Я подошел к северным дверям алтаря. Там стоял священник.
– Батюшка, могу я переговорить с архимандритом в алтаре?
– Подождите, он выйдет, тогда сможете подойти к нему.
– Нет, батюшка, я не могу говорить с ним на улице.
– Не все ли равно? – сказал священник.
Я удивился его нечуткости. Удивился – и решил действовать по-военному. Не спрашивая больше, я прошел в алтарь…
Пусть двери алтаря скроют то, о чем и как я говорил с архимандритом.
Я вышел из алтаря взволнованным, с маленьким Евангелием в руках.
– Пусть это будет памятью о вашем производстве, – сказал, давая Евангелие, отец архимандрит.
Я вышел из церкви.
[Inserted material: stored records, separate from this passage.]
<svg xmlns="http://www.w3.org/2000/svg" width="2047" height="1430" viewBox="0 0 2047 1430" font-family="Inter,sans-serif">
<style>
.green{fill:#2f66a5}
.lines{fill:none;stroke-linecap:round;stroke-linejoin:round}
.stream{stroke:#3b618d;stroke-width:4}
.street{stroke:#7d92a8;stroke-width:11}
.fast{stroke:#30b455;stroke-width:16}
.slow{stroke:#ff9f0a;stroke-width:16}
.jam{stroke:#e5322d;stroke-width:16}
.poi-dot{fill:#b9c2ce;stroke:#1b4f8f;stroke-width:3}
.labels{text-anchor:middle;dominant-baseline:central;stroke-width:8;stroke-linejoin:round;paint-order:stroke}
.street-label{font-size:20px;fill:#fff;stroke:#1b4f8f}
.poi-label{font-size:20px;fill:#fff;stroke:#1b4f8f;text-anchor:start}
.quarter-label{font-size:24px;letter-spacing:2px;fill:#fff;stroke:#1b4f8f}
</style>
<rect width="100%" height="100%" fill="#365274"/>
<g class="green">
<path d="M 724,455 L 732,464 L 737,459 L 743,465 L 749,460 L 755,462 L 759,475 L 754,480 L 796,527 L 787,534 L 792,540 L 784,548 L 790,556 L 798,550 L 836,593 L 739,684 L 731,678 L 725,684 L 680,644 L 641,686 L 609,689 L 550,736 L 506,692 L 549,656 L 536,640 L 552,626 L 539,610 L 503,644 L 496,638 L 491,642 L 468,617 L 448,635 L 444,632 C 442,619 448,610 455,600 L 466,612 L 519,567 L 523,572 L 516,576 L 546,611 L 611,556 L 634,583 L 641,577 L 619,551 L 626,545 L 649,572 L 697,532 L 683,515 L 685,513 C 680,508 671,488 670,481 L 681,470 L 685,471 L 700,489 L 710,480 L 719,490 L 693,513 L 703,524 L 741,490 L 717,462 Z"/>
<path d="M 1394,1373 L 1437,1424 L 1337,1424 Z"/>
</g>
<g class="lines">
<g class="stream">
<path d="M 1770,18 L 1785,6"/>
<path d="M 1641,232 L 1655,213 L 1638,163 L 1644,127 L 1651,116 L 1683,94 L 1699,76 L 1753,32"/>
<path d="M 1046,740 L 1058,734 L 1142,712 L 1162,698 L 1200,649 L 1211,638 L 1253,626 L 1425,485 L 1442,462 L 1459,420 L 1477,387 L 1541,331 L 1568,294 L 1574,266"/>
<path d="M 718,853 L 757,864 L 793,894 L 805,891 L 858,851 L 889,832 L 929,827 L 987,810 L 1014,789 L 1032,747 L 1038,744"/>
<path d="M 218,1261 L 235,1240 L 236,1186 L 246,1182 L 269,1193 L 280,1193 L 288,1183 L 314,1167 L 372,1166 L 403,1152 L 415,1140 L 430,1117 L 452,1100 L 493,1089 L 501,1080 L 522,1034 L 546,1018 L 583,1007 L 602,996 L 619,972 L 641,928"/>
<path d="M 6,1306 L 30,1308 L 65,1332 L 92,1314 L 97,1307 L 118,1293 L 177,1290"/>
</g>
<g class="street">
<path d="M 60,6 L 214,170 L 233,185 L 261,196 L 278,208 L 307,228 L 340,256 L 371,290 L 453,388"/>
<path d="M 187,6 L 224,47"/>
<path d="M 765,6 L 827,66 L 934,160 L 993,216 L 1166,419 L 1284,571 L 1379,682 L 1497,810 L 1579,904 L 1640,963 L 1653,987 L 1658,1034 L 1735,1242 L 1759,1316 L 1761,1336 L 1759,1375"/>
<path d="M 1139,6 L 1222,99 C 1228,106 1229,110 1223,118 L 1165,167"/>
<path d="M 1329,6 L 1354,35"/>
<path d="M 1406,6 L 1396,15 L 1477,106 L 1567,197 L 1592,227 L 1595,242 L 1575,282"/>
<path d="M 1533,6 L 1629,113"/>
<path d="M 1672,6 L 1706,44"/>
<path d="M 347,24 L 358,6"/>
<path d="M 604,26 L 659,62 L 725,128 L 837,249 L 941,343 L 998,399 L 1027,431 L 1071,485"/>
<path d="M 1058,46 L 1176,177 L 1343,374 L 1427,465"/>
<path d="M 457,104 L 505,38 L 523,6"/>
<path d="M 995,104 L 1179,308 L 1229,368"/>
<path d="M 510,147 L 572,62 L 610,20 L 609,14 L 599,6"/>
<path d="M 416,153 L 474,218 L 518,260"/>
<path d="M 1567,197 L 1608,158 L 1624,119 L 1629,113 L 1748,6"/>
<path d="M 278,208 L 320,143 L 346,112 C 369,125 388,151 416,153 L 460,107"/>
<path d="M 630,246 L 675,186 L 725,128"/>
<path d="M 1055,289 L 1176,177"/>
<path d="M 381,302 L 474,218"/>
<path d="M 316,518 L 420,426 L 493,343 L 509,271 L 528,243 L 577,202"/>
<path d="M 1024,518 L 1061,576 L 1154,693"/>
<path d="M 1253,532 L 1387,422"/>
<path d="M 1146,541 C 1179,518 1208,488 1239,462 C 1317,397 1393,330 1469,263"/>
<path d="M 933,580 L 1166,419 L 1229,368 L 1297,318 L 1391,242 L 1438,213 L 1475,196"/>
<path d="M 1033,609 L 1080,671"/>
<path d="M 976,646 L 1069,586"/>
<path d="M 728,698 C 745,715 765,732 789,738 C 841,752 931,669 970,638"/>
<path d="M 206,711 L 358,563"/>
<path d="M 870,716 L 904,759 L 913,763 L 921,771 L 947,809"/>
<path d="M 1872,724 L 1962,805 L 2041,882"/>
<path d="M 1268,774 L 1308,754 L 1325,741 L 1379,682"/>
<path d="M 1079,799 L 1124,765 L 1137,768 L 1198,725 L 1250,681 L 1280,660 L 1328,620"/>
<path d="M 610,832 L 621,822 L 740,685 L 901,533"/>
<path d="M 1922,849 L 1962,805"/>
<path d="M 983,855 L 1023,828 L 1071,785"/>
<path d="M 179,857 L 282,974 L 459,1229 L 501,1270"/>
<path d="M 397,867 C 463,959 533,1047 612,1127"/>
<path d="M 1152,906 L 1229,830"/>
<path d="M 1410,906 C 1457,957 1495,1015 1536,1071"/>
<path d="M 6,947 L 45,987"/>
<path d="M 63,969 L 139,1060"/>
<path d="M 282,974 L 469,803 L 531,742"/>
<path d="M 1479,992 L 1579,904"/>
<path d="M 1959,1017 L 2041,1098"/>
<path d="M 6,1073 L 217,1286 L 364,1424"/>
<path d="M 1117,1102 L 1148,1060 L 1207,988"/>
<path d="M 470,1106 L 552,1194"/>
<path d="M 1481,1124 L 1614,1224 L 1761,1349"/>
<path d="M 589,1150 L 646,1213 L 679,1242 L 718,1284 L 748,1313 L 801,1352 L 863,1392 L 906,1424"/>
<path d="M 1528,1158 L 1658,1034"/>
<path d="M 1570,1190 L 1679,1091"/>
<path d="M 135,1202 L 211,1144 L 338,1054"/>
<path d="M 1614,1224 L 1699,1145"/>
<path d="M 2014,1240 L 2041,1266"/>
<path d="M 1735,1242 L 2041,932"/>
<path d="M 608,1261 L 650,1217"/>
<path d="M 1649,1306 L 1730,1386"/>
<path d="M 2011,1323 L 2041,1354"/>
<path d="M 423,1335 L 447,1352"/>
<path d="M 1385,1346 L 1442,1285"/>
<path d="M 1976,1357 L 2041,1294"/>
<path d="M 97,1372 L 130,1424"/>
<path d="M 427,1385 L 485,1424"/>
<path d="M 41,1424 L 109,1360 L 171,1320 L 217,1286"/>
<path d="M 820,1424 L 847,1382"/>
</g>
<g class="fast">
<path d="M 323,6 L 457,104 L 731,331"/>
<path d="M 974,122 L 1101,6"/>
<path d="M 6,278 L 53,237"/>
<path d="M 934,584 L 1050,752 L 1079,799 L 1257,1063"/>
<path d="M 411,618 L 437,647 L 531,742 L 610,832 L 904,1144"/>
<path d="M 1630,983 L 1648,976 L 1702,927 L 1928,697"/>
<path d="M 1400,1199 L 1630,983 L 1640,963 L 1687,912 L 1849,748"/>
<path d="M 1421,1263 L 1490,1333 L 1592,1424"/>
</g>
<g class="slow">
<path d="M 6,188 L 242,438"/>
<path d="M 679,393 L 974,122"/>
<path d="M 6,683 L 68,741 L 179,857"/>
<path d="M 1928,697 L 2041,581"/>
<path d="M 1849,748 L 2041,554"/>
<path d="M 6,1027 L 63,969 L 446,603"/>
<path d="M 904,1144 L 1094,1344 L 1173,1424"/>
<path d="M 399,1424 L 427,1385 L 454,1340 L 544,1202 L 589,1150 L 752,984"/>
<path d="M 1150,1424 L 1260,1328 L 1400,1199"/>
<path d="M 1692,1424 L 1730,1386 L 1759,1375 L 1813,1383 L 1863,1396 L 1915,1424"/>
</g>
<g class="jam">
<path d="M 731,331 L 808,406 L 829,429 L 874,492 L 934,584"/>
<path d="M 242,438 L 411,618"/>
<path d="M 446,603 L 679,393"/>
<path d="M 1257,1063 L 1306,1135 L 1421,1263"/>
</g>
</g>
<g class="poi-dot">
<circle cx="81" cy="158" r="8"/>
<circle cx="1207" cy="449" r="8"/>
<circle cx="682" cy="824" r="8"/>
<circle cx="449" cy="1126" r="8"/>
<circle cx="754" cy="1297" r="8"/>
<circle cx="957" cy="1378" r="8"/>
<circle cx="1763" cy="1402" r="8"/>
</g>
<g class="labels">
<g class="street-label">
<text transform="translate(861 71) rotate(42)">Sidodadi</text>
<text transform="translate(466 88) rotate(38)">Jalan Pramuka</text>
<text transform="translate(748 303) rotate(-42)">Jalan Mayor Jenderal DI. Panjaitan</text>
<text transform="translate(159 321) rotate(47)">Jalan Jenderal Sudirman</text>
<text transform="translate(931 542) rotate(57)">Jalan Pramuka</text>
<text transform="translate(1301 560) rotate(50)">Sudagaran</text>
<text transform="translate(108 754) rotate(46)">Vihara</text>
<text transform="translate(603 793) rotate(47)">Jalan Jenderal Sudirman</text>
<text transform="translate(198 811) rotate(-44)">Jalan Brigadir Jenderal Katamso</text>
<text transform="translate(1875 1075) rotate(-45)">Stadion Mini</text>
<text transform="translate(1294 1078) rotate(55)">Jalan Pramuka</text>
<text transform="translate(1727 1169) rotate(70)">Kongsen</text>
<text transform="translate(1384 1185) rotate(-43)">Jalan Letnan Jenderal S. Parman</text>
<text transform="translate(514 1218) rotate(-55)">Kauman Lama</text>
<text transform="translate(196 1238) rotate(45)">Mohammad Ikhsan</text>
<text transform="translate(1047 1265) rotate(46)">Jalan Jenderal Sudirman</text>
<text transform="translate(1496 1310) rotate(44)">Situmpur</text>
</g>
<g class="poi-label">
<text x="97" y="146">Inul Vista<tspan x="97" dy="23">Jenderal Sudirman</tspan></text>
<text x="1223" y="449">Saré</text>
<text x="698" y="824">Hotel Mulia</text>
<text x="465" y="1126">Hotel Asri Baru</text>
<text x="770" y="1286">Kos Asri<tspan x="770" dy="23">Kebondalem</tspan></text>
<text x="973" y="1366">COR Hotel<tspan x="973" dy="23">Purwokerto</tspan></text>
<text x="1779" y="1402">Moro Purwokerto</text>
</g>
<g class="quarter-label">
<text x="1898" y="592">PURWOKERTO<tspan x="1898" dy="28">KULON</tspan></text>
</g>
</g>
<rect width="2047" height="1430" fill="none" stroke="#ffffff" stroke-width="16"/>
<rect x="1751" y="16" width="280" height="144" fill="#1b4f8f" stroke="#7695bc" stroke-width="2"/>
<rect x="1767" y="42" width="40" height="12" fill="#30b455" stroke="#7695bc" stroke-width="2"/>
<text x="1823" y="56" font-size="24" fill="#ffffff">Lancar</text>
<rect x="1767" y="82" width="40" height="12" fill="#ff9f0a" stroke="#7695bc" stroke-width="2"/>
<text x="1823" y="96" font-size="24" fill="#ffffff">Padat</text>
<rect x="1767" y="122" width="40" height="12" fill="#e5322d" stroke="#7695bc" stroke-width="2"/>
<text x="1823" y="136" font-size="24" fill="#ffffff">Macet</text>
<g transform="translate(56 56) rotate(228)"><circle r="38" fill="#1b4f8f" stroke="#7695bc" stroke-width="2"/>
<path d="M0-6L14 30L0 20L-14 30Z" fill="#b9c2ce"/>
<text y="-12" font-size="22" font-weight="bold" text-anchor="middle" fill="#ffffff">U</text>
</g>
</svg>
Прошел несколько шагов и прочитал. Это была пятнадцатая глава первого послания к коринфянам. Там стояло:
– «Напоминаю вам, братие, Евангелие, которое я благовествую вам, которое вы и приняли, в котором и утвердились»…
На следующий день я представлялся генералу Баркалову. Меня облачили, как невесту. На погоны шинели еще вчера нашили мне красный офицерский просвет. На меня одели шашку, затянули поясом с револьвером и старательно расправили складки моей шинели.
Я вошел в генеральскую палатку и слышал, как дежурный писарь доложил:
– Ваше Превосходительство, поручик Даватц…
И через секунду в дверях показалась высокая фигура Баркалова.
И тут явилась навязчивая нелепая мысль. Мысль о том, что вместо «подпоручик» я скажу «подпрапорщик» и вместо «производство в первый офицерский чин» – «в первый генеральский чин».
Я внутренне похолодел от такой возможности, но, овладев собою, приложил руку к козырьку и, придерживая левой рукой шашку, отрапортовал, как полагалось:
– Ваше Превосходительство, подпоручик Даватц представляется по случаю производства в первый офицерский чин…
Лицо Баркалова было серьезно и строго. Но лишь только кончил, он улыбнулся мягко и приветливо и подал мне руку.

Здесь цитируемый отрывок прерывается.